Text extracted from each page
· · ·

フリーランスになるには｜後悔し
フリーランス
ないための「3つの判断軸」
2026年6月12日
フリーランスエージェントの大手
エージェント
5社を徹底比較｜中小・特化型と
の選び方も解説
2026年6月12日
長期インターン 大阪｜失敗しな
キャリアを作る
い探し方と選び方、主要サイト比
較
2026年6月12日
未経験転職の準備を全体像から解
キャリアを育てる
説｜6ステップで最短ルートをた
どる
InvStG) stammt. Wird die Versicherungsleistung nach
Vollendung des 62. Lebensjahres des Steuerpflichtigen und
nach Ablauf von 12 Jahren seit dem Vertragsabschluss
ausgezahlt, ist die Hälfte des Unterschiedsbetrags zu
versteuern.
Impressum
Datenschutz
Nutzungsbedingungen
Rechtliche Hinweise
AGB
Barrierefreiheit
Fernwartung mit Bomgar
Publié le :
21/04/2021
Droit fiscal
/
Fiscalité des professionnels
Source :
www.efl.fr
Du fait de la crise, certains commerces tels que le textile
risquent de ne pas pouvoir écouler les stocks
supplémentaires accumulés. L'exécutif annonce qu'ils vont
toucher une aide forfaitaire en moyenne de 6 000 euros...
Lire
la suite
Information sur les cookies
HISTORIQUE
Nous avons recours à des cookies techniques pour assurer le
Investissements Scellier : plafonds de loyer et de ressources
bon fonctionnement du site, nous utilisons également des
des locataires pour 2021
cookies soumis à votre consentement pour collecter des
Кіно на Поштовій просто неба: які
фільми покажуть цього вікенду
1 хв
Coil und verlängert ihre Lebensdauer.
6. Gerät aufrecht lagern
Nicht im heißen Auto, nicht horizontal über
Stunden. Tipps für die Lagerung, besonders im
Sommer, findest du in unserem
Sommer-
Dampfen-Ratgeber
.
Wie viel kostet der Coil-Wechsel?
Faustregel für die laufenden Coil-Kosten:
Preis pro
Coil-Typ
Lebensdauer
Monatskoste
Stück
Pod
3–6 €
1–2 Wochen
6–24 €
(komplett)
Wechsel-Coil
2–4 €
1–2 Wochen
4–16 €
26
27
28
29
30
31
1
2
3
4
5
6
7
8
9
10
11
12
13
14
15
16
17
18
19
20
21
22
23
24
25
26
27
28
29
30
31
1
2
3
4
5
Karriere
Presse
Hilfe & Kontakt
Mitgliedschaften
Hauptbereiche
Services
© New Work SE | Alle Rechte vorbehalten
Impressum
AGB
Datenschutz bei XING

· · ·

- _WHAT IS EXPECTED_
Reproduce every line of the entries above, unchanged and in the same order.

- _EXERCISE RESULT_
フリーランスになるには｜後悔し
フリーランス
ないための「3つの判断軸」
2026年6月12日
フリーランスエージェントの大手
エージェント
5社を徹底比較｜中小・特化型と
の選び方も解説
2026年6月12日
長期インターン 大阪｜失敗しな
キャリアを作る
い探し方と選び方、主要サイト比
較
2026年6月12日
未経験転職の準備を全体像から解
キャリアを育てる
説｜6ステップで最短ルートをた
どる
InvStG) stammt. Wird die Versicherungsleistung nach
Vollendung des 62. Lebensjahres des Steuerpflichtigen und
nach Ablauf von 12 Jahren seit dem Vertragsabschluss
ausgezahlt, ist die Hälfte des Unterschiedsbetrags zu
versteuern.
Impressum
Datenschutz
Nutzungsbedingungen
Rechtliche Hinweise
AGB
Barrierefreiheit
Fernwartung mit Bomgar
Publié le :
21/04/2021
Droit fiscal
/
Fiscalité des professionnels
Source :
www.efl.fr
Du fait de la crise, certains commerces tels que le textile
risquent de ne pas pouvoir écouler les stocks
supplémentaires accumulés. L'exécutif annonce qu'ils vont
toucher une aide forfaitaire en moyenne de 6 000 euros...
Lire
la suite
Information sur les cookies
HISTORIQUE
Nous avons recours à des cookies techniques pour assurer le
Investissements Scellier : plafonds de loyer et de ressources
bon fonctionnement du site, nous utilisons également des
des locataires pour 2021
cookies soumis à votre consentement pour collecter des
Кіно на Поштовій просто неба: які
фільми покажуть цього вікенду
1 хв
Coil und verlängert ihre Lebensdauer.
6. Gerät aufrecht lagern
Nicht im heißen Auto, nicht horizontal über
Stunden. Tipps für die Lagerung, besonders im
Sommer, findest du in unserem
Sommer-
Dampfen-Ratgeber
.
Wie viel kostet der Coil-Wechsel?
Faustregel für die laufenden Coil-Kosten:
Preis pro
Coil-Typ
Lebensdauer
Monatskoste
Stück
Pod
3–6 €
1–2 Wochen
6–24 €
(komplett)
Wechsel-Coil
2–4 €
1–2 Wochen
4–16 €
26
27
28
29
30
31
1
2
3
4
5
6
7
8
9
10
11
12
13
14
15
16
17
18
19
20
21
22
23
24
25
26
27
28
29
30
31
1
2
3
4
5
Karriere
Presse
Hilfe & Kontakt
Mitgliedschaften
Hauptbereiche
Services
© New Work SE | Alle Rechte vorbehalten
Impressum
AGB
Datenschutz bei XING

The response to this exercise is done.